Maryland was established primarily as a refuge, or safe place, for Catholics. Despite its Catholic underpinnings, the population of the colony was disproportionately Protestant from the start. Many Protestants who believed the Church of England did not fully shed its Catholic roots came to Maryland to begin anew. In fact, when Leonard Calvert set sail for Maryland in 1633, the two ships carried 17 Catholics and 123 Protestants. The colony's proprietors sought to ease tensions between religious groups by passing the Act of Religious Toleration in 1649. This act protected the right of Christians to worship freely in the colony.

Maryland Colony Population Growth

Year Total Population of Maryland (Year) Roman Catholic Population (Percent of Total Population)
1670 13,226 2,000 (15.1%)
1710 42,741 3,000 (7%)
1760 162,267 7,000 (4.3%)

Settling Georgia

The Georgia Colony was established to provide economic opportunities to Britain's debtors and poor as well as to provide a buffer between Spanish Florida and the other English colonies.

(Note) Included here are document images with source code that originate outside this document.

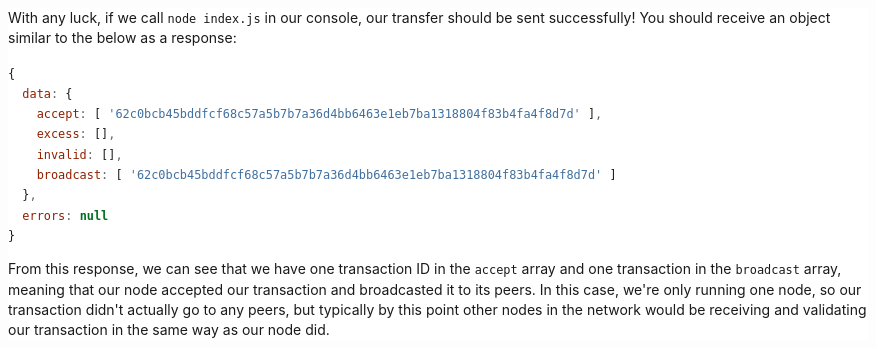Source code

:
 ```js
```
With any luck, if we call `node index.js` in our console, our transfer should be sent successfully! You should receive an object similar to the below as a response:
```js
{ 
  data: { 
    accept: [ '62c0bcb45bddfcf68c57a5b7b7a36d4bb6463e1eb7ba1318804f83b4fa4f8d7d' ],
    excess: [],
    invalid: [],
    broadcast: [ '62c0bcb45bddfcf68c57a5b7b7a36d4bb6463e1eb7ba1318804f83b4fa4f8d7d' ] 
  },
  errors: null 
}
```
From this response, we can see that we have one transaction ID in the `accept` array and one transaction in the `broadcast` array, meaning that our node accepted our transaction and broadcasted it to its peers. In this case, we're only running one node, so our transaction didn't actually go to any peers, but typically by this point other nodes in the network would be receiving and validating our transaction in the same way as our node did.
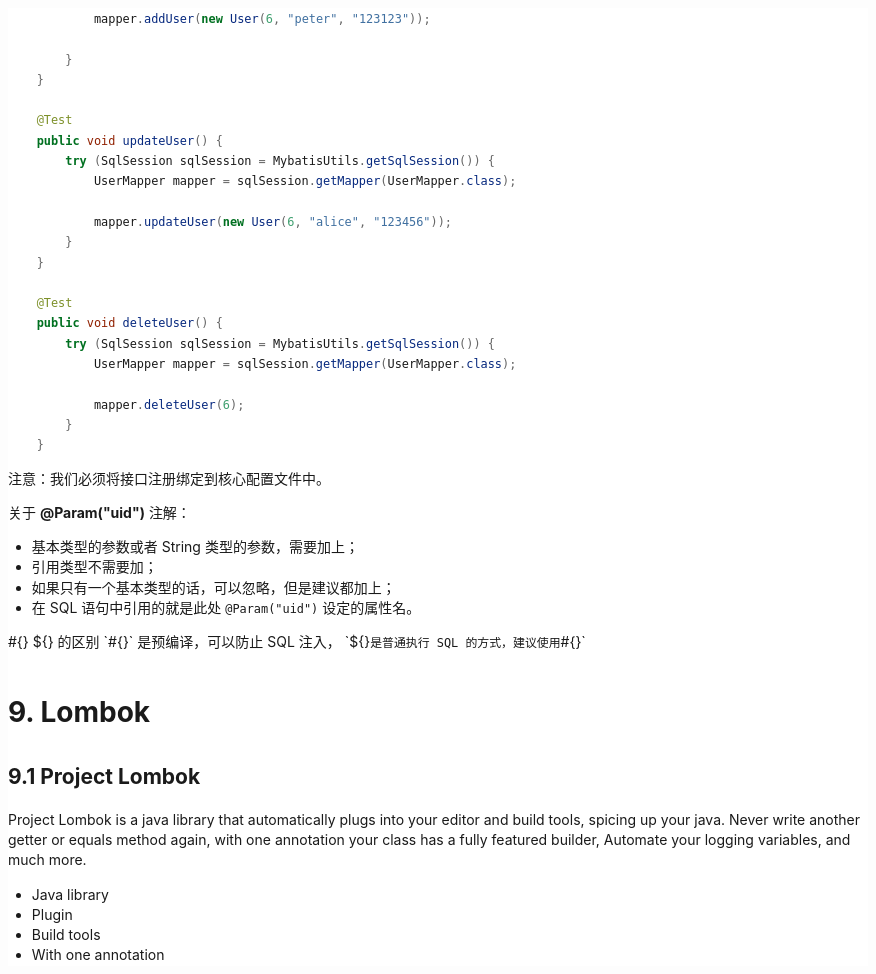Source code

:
 ``` Java
            mapper.addUser(new User(6, "peter", "123123"));

        }
    }

    @Test
    public void updateUser() {
        try (SqlSession sqlSession = MybatisUtils.getSqlSession()) {
            UserMapper mapper = sqlSession.getMapper(UserMapper.class);

            mapper.updateUser(new User(6, "alice", "123456"));
        }
    }

    @Test
    public void deleteUser() {
        try (SqlSession sqlSession = MybatisUtils.getSqlSession()) {
            UserMapper mapper = sqlSession.getMapper(UserMapper.class);

            mapper.deleteUser(6);
        }
    }

```



注意：我们必须将接口注册绑定到核心配置文件中。



关于 **@Param("uid")** 注解：

* 基本类型的参数或者 String 类型的参数，需要加上；
* 引用类型不需要加；
* 如果只有一个基本类型的话，可以忽略，但是建议都加上；
* 在 SQL 语句中引用的就是此处 `@Param("uid")` 设定的属性名。



#{} ${} 的区别 `#{}` 是预编译，可以防止 SQL 注入， `${}` 是普通执行 SQL 的方式，建议使用 `#{}`



# 9. Lombok

## 9.1 Project Lombok

Project Lombok is a java library that automatically plugs into your editor and build tools, spicing up your java.
Never write another getter or equals method again, with one annotation your class has a fully featured builder, Automate your logging variables, and much more.

* Java library
* Plugin
* Build tools
* With one annotation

The Georgia Colony was established in 1732 by James Oglethorpe, a British philanthropist who worked on various reform measures to benefit the country's poor. At the time, those who owed debts were often thrown into debtors' prison. This made it difficult, if not impossible, for poor individuals to work and eventually earn enough to pay back what they owed. Oglethorpe intended for the Georgia Colony to serve as a second chance for England's poor.

Oglethorpe and the colony's other leaders, known collectively as the Trustees, established strict land ownership and inheritance laws. These laws were established to spread wealth equally among colonists and prevent individuals or families from accumulating too much land or wealth. At the same time, they banned slavery.

In addition to serving as a refuge for England's poor, it was a safe haven for a number of Protestant groups. Oglethorpe also permitted the settlement of Jews in the colony.

Like the Virginia Colony, the Carolinas, and Maryland, the Trustees also hoped to turn a profit from the Georgia Colony. They encouraged colonists to produce luxury items like wine and silk. Attempts at growing grapes and producing silk failed.

While Oglethorpe and the Trustees had philanthropy and profit on their minds, the king had another motive. One reason the Trustees were granted a charter was to create a buffer between Spanish Florida and South Carolina. As South Carolina grew and prospered, the English lived in growing fear of a Spanish attack. Settlements in Georgia acted as a buffer, or barrier, between the English and Spanish colonies. As the colony grew, Oglethorpe also loosened his grip on land ownership laws and laws regarding slavery in order to increase economic production and foster population growth to counteract the Spanish.

Map of Colonial Georgia, c. 1732

One reason for Georgia's creation was to provide a buffer between the Carolinas and the Spanish to the south.